2 November 2013
Before we get to flowers, I spent the morning thinking about lunch. I never liked cooking really, at least, not the way cooking should be done: a catalogue of tastes and comparisons, a back-knowledge of ideas, references, a sympathy for how food starts out, and what can be created. I haven’t really known any of that.
I do love to bake though, but that is a straightforward experience: I am good at following directions. I am good at being precise. So today, when I cooked the leek and potato soup from off the top of my head (I followed a recipe for it last week, but now I remember it), I paid close attention to the process. The geometry of chopping and dicing. The way the vegetables soften, the way they can contribute to their own loosening. It almost made me think of the Obsessive Chef chopping board, but I was just more interested in being mindful of the process altogether, and being precise only because of that awareness.
Now, the soup is simmering, I’m sitting down to some work, and the day is flowing along nicely.
A story in flowers.
Once, I killed an orchid because I didn’t know how to love it.
Once, I killed a rosebush because I forgot it was delicate.
Once, I loved a man because of how he watched the cherry blossoms, and how he walked across the city to sit beneath them for a while. Once, my love bloomed like a blossom, until the wind picked up.
Once, I hunted Easter eggs while daffodils played hide and seek with Spring. Once, I mistrusted the flowers that herald the change in seasons because I knew how easy it is to be fooled and misled.

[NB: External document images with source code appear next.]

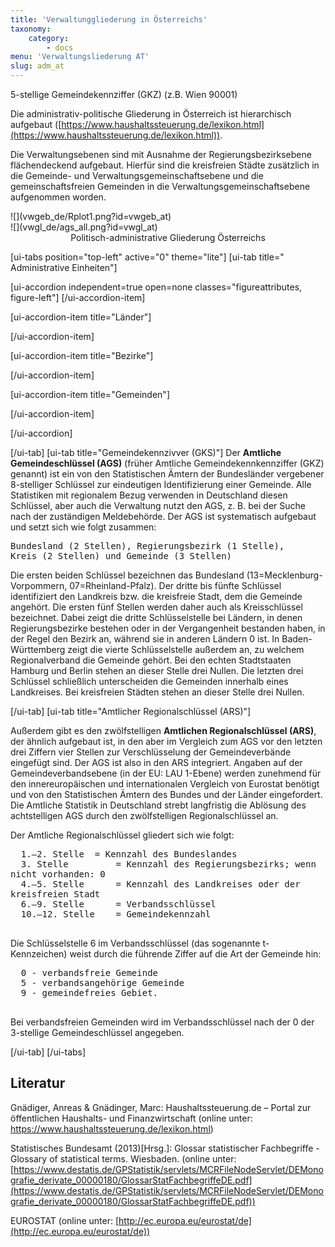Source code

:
 ```yaml
---
title: 'Verwaltunggliederung in Österreichs'
taxonomy:
    category:
        - docs
menu: 'Verwaltungsliederung AT'
slug: adm_at
---
```


<style>
    .figureattributes{
        max-width:600px;
        width: 100%;
        height: auto;
    }

    #vwgeb_at{
    }

    #vwgl_at{

    }

</style>

5-stellige Gemeindekennziffer (GKZ)
(z.B. Wien 90001)

Die administrativ-politische Gliederung in Österreich ist hierarchisch aufgebaut ([https://www.haushaltssteuerung.de/lexikon.html](https://www.haushaltssteuerung.de/lexikon.html)).

Die Verwaltungsebenen sind mit Ausnahme der Regierungsbezirksebene flächendeckend aufgebaut.
Hierfür sind die kreisfreien Städte zusätzlich in die Gemeinde- und Verwaltungsgemeinschaftsebene und
die gemeinschaftsfreien Gemeinden in die Verwaltungsgemeinschaftsebene aufgenommen worden.

<div class="row align-items-center">
   <div class="col-5" markdown="1">
  ![](vwgeb_de/Rplot1.png?id=vwgeb_at)
  </div>
  <div class="col" markdown="1">
  ![](vwgl_de/ags_all.png?id=vwgl_at)
  </div>

</div>
  <div id="description" align="middle">Politisch-administrative Gliederung Österreichs</div>

  [ui-tabs position="top-left" active="0" theme="lite"]
  [ui-tab title=" Administrative Einheiten"]

  [ui-accordion independent=true open=none classes="figureattributes, figure-left"]
  [/ui-accordion-item]

  [ui-accordion-item title="Länder"]

  [/ui-accordion-item]

  [ui-accordion-item title="Bezirke"]

  [/ui-accordion-item]

  [ui-accordion-item title="Gemeinden"]


  [/ui-accordion-item]


  [/ui-accordion]



  [/ui-tab]
  [ui-tab title="Gemeindekennzivver (GKS)"]
  Der **Amtliche Gemeindeschlüssel (AGS)** (früher Amtliche Gemeindekennkennziffer (GKZ) genannt) ist ein von den Statistischen Ämtern der Bundesländer vergebener 8-stelliger Schlüssel zur eindeutigen Identifizierung einer Gemeinde. Alle Statistiken mit regionalem Bezug verwenden in Deutschland diesen Schlüssel, aber auch die Verwaltung nutzt den AGS, z. B. bei der Suche nach der zuständigen Meldebehörde. Der AGS ist systematisch aufgebaut und setzt sich wie folgt zusammen:

  <pre style="white-space: pre-wrap;">Bundesland&#160;(2 Stellen), Regierungsbezirk&#160;(1 Stelle), Kreis&#160;(2 Stellen) und Gemeinde&#160;(3 Stellen)</pre>

  Die ersten beiden Schlüssel bezeichnen das Bundesland (13=Mecklenburg-Vorpommern, 07=Rheinland-Pfalz). Der dritte bis fünfte Schlüssel identifiziert den Landkreis bzw. die kreisfreie Stadt, dem die Gemeinde angehört. Die ersten fünf Stellen werden daher auch als Kreisschlüssel bezeichnet. Dabei zeigt die dritte Schlüsselstelle bei Ländern, in denen Regierungsbezirke bestehen oder in der Vergangenheit bestanden haben, in der Regel den Bezirk an, während sie in anderen Ländern 0 ist. In Baden-Württemberg zeigt die vierte Schlüsselstelle außerdem an, zu welchem Regionalverband die Gemeinde gehört. Bei den echten Stadtstaaten Hamburg und Berlin stehen an dieser Stelle drei Nullen. Die letzten drei Schlüssel schließlich unterscheiden die Gemeinden innerhalb eines Landkreises. Bei kreisfreien Städten stehen an dieser Stelle drei Nullen.

  [/ui-tab]
  [ui-tab title="Amtlicher Regionalschlüssel (ARS)"]

  Außerdem gibt es den zwölfstelligen **Amtlichen Regionalschlüssel (ARS)**, der ähnlich aufgebaut ist, in den aber im Vergleich zum AGS vor den letzten drei Ziffern vier Stellen zur Verschlüsselung der Gemeindeverbände eingefügt sind. Der AGS ist also in den ARS integriert. Angaben auf der Gemeindeverbandsebene (in der EU: LAU 1-Ebene) werden zunehmend für den innereuropäischen und internationalen Vergleich von Eurostat benötigt und von den Statistischen Ämtern des Bundes und der Länder eingefordert. Die Amtliche Statistik in Deutschland strebt langfristig die Ablösung des achtstelligen AGS durch den zwölfstelligen Regionalschlüssel an.


  Der Amtliche Regionalschlüssel gliedert sich wie folgt:
  <pre style="white-space: pre-wrap;">
  1.–2. Stelle	= Kennzahl des Bundeslandes
  3. Stelle      	= Kennzahl des Regierungsbezirks; wenn nicht vorhanden: 0
  4.–5. Stelle   	= Kennzahl des Landkreises oder der kreisfreien Stadt
  6.–9. Stelle   	= Verbandsschlüssel
  10.–12. Stelle 	= Gemeindekennzahl
  </pre>


  Die Schlüsselstelle 6 im Verbandsschlüssel (das sogenannte t-Kennzeichen) weist durch die führende Ziffer auf die Art der Gemeinde hin:
  <pre style="white-space: pre-wrap;">
  0 - verbandsfreie Gemeinde
  5 - verbandsangehörige Gemeinde
  9 - gemeindefreies Gebiet.
  </pre>

  Bei verbandsfreien Gemeinden wird im Verbandsschlüssel nach der 0 der 3-stellige Gemeindeschlüssel angegeben.

  [/ui-tab]
  [/ui-tabs]

## Literatur

Gnädiger, Anreas & Gnädinger, Marc: Haushaltssteuerung.de – Portal zur öffentlichen Haushalts- und Finanzwirtschaft (online unter: https://www.haushaltssteuerung.de/lexikon.html)

Statistisches Bundesamt (2013)[Hrsg.]: Glossar statistischer Fachbegriffe - Glossary of  statistical terms. Wiesbaden. (online unter: [https://www.destatis.de/GPStatistik/servlets/MCRFileNodeServlet/DEMonografie_derivate_00000180/GlossarStatFachbegriffeDE.pdf](https://www.destatis.de/GPStatistik/servlets/MCRFileNodeServlet/DEMonografie_derivate_00000180/GlossarStatFachbegriffeDE.pdf))

EUROSTAT (online unter: [http://ec.europa.eu/eurostat/de](http://ec.europa.eu/eurostat/de))


<!--<script src="animate.js"></script>-->
<!--{assets:js order:10}animate.js{/assets}-->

Once, I forgot to say that lilies are beautiful but dangerous, and even though I wasn’t there, I felt responsible when my brother’s cat died because I knew things that could have saved her.

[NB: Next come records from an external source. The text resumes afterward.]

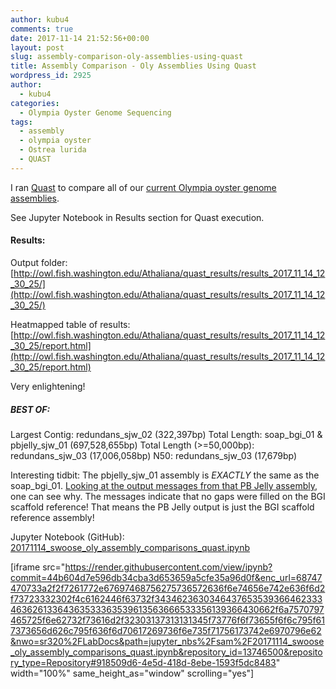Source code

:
 ```yaml
---
author: kubu4
comments: true
date: 2017-11-14 21:52:56+00:00
layout: post
slug: assembly-comparison-oly-assemblies-using-quast
title: Assembly Comparison - Oly Assemblies Using Quast
wordpress_id: 2925
author:
  - kubu4
categories:
  - Olympia Oyster Genome Sequencing
tags:
  - assembly
  - olympia oyster
  - Ostrea lurida
  - QUAST
---
```


I ran [Quast](https://www.google.com/url?sa=t&rct=j&q=&esrc=s&source=web&cd=1&cad=rja&uact=8&ved=0ahUKEwi95amNgr_XAhUD5mMKHW2rBokQFggoMAA&url=http%3A%2F%2Fbioinf.spbau.ru%2Fquast&usg=AOvVaw0OyuiM-DifNnfgvPWp7eZC) to compare all of our [current Olympia oyster genome assemblies](https://github.com/RobertsLab/project-olympia.oyster-genomic/wiki/Genome-Assemblies/944271d96a4dc5d3ab12ffea92f0584682ddd115).

See Jupyter Notebook in Results section for Quast execution.



#### Results:



Output folder: [http://owl.fish.washington.edu/Athaliana/quast_results/results_2017_11_14_12_30_25/](http://owl.fish.washington.edu/Athaliana/quast_results/results_2017_11_14_12_30_25/)

Heatmapped table of results: [http://owl.fish.washington.edu/Athaliana/quast_results/results_2017_11_14_12_30_25/report.html](http://owl.fish.washington.edu/Athaliana/quast_results/results_2017_11_14_12_30_25/report.html)

Very enlightening!



##### BEST OF:



Largest Contig: redundans_sjw_02 (322,397bp)
Total Length: soap_bgi_01 & pbjelly_sjw_01 (697,528,655bp)
Total Length (>=50,000bp): redundans_sjw_03 (17,006,058bp)
N50: redundans_sjw_03 (17,679bp)

Interesting tidbit: The pbjelly_sjw_01 assembly is _EXACTLY_ the same as the soap_bgi_01. [Looking at the output messages from that PB Jelly assembly](http://onsnetwork.org/kubu4/2017/11/14/genome-assembly-olympia-oyster-illumina-pacbio-using-pb-jelly-wbgi-scaffold-assembly/), one can see why. The messages indicate that no gaps were filled on the BGI scaffold reference! That means the PB Jelly output is just the BGI scaffold reference assembly!

Jupyter Notebook (GitHub): [20171114_swoose_oly_assembly_comparisons_quast.ipynb](https://github.com/sr320/LabDocs/blob/master/jupyter_nbs/sam/20171114_swoose_oly_assembly_comparisons_quast.ipynb)

[iframe src="https://render.githubusercontent.com/view/ipynb?commit=44b604d7e596db34cba3d653659a5cfe35a96d0f&enc_url=68747470733a2f2f7261772e67697468756275736572636f6e74656e742e636f6d2f73723332302f4c6162446f63732f343462363034643765353936646233346362613364363533363539613563666533356139366430662f6a7570797465725f6e62732f73616d2f32303137313131345f73776f6f73655f6f6c795f617373656d626c795f636f6d70617269736f6e735f71756173742e6970796e62&nwo=sr320%2FLabDocs&path=jupyter_nbs%2Fsam%2F20171114_swoose_oly_assembly_comparisons_quast.ipynb&repository_id=13746500&repository_type=Repository#918509d6-4e5d-418d-8ebe-1593f5dc8483" width="100%" same_height_as="window" scrolling="yes"]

I pray when I cut the stems of roses at work. I wrote a poem for them, and now when I send flowers, I make sure they are living, not cut.
When we lived in Holland, I never saw real tulips. Just the ghosts of them on street corners.
At the farmer’s market a few weeks ago, there were sunflowers larger than a person’s face and taller than many children. I watched a man who bought one and carried it home like a token.
I know that sunflowers follow the sun, because I do too, and I understand the need to reposition in order to stay open.